Subtle changes are now emerging, possibly key to breaking these barriers. In a county milk tea shop in Ganzhou, Jiangxi, “coffee milk green tea” became a summer hit, combining local green tea with coffee and lowering sweetness to suit local tastes, selling over 2,000 cups per month. In a Guizhou township convenience store, ready-to-drink coffee shelves moved from corners to near the cashier, increasing stock visibility from 15% in 2024 to 28% in 2025, and “5-yuan Americano” became accepted by students. In rural e-commerce livestreams, hosts teach viewers how to “pair coffee with corn porridge” or “make coffee-flavored steamed buns,” integrating coffee into local food scenes, significantly boosting acceptance.
Generational shifts are also notable: Euromonitor’s 2025 survey shows 35% of 18–25-year-olds in county markets have tried coffee, compared with only 5% of those over 45, and 21% say they are “willing to try once a week.” As these young consumers become the main market force, coffee’s “downward penetration” may accelerate.

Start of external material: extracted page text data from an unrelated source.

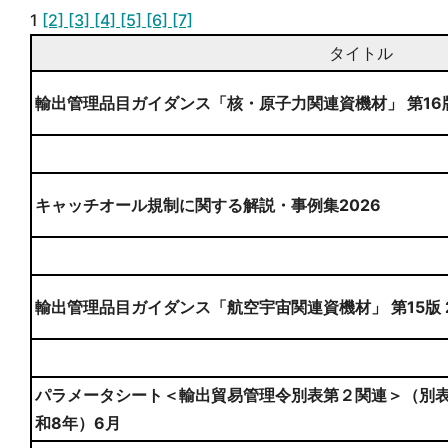
1
[2]
[3]
[4]
[5]
[6]
[7]
タイトル
輸出管理品目ガイダンス「核・原子力関連資機材」 第16
キャッチオール規制に関する解説・事例集2026
輸出管理品目ガイダンス「航空宇宙関連資機材」 第15版 
パラメータシート＜輸出貿易管理令別表第２関連＞（別表
和8年）6月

Perhaps one day, Lao Wang at the Yichang market will confidently ask customers, “Iced Americano or hot latte, with milk?” Or elderly rural residents in Yunnan will try “coffee-flavored Pu’er tea.” Only then can we truly say: coffee in China is no longer “exclusive to city dwellers” but a part of diverse daily life. Until then, the 1 billion non-drinkers represent the “hidden half of the iceberg,” the most promising growth space in China’s consumer market—it’s not just a coffee industry opportunity, but a vivid reflection of urban-rural integration and cultural diversity in China.